Aux origines d’une grève
Le 23 juillet 2003 déjà, les travailleurs de ce qui était alors Baumgartner s'étaient mis en grève pour obtenir des garanties lors de la reprise de l'entreprise par Filtrona.
En juillet 2003, les salarié·e·s de Filtrona à Crissier avaient déjà débrayé durant deux heures pour défendre leurs droits. A l’époque, l’entreprise s’appelait encore Fibertec. Le groupe Baumgartner avait annoncé son intention de vendre cette société. Mais il refusait de négocier un plan social. Le débrayage avait débloqué la situation et un plan social avait été signé. Il couvrait jusqu’à fin 2004 toute personne licenciée suite à une restructuration.
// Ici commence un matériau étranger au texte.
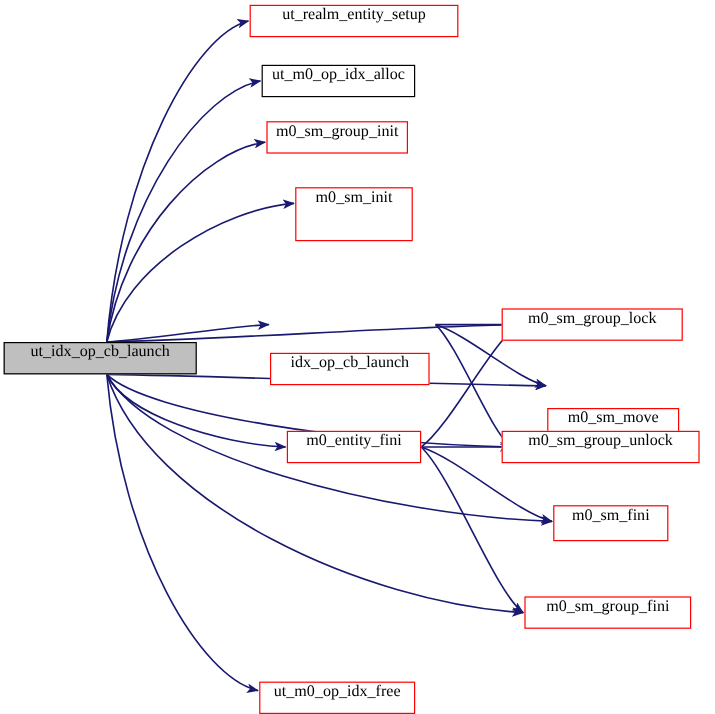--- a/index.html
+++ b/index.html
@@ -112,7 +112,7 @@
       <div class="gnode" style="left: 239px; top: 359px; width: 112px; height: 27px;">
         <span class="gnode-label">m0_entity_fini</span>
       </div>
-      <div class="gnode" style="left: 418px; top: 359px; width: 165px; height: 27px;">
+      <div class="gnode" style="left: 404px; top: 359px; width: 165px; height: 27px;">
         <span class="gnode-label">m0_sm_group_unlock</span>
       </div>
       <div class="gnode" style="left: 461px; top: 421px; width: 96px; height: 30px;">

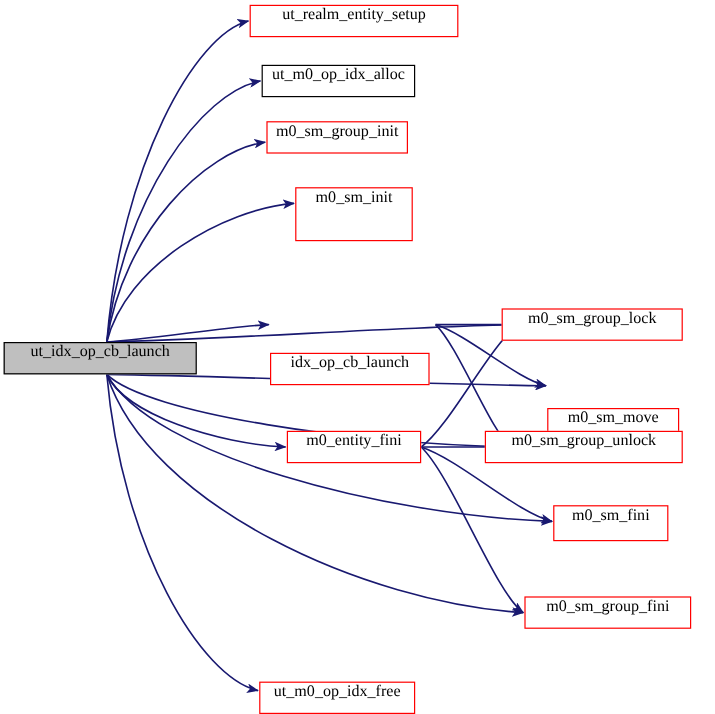--- a/index.html
+++ b/index.html
@@ -115,7 +115,7 @@
       <div class="gnode" style="left: 404px; top: 359px; width: 165px; height: 27px;">
         <span class="gnode-label">m0_sm_group_unlock</span>
       </div>
-      <div class="gnode" style="left: 461px; top: 421px; width: 96px; height: 30px;">
+      <div class="gnode" style="left: 461px; top: 421px; width: 96px; height: 42px;">
         <span class="gnode-label">m0_sm_fini</span>
       </div>
       <div class="gnode" style="left: 437px; top: 497px; width: 139px; height: 27px;">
Quinze personnes en ont bénéficié.
Fibertec a été racheté par Filtrona en octobre 2003. Au printemps 2004, le nouveau directeur de Filtrona Suisse SA, M. Dylan Jones, a pris ses fonctions. Il était précédemment directeur de la succursale de Filtrona à Rovereto, en Italie. C’est lui qui l’a fermée brutalement en janvier 2004. Depuis 6 mois qu’il est responsable de l’usine de Crissier, Jones ne s’est toujours pas installé avec sa famille en Suisse. Un profil de « job killer ».
Depuis le mois d’août 2004, les représentants du personnel et le syndicat comedia, inquiets pour l’avenir du site, demandent des rencontres avec la direction pour en discuter. Ils revendiquent un contrat collectif de travail ainsi qu’un plan social, prenant le relais de celui arrivant à échéance fin 2004. La direction n’a pas donné suite.
Au début de l’automne, la direction a fait démonter trois Cavitec. Ces machines sont les rolls de l’usine de Crissier. Elles ont été mises au point par le personnel de Crissier. Elles assurent le remplissage des filtres spéciaux à cavité à une rapidité sans concurrence, et avec une très grande qualité dans la finition. Deux de ces machines ont été envoyées en Grande-Bretagne ; celle en attente devrait partir aux Etats-Unis. Simultanément, des salarié·e·s de Filtrona Jarrow, en Grande-Bretagne, sont venus se faire former par les salarié·e·s de Crissier sur la conduite de ces machines. Filtrona à Crissier est resté sans service de vente ni département de recherche indépendants. Par contre, le travail ne manque pas.
Les salarié·e·s de Crissier ont l’intime conviction que la direction de Filtrona organise le pillage de leur savoir-faire et de leurs outils de production. Avec le syndicat, ils demandent avec encore plus d’insistance l’ouverture de négociations sur l’avenir de l’entreprise et l’établissement d’un plan social. Le directeur, Dylan Jones refuse toute rencontre à ce sujet avant le 10 décembre (cf. ci-dessus). Les salarié·e·s ont le sentiment de se faire mener en bateau. Ils fixent un ultimatum : si le 29 novembre, date d’une rencontre prévue, la direction ne leur communique pas des informations claires et refuse d’ouvrir immédiatement des négociations, l’assemblée du personnel sera invitée, le lendemain, à prendre des mesures de lutte. La direction est inflexible. Le lendemain, la grève est votée.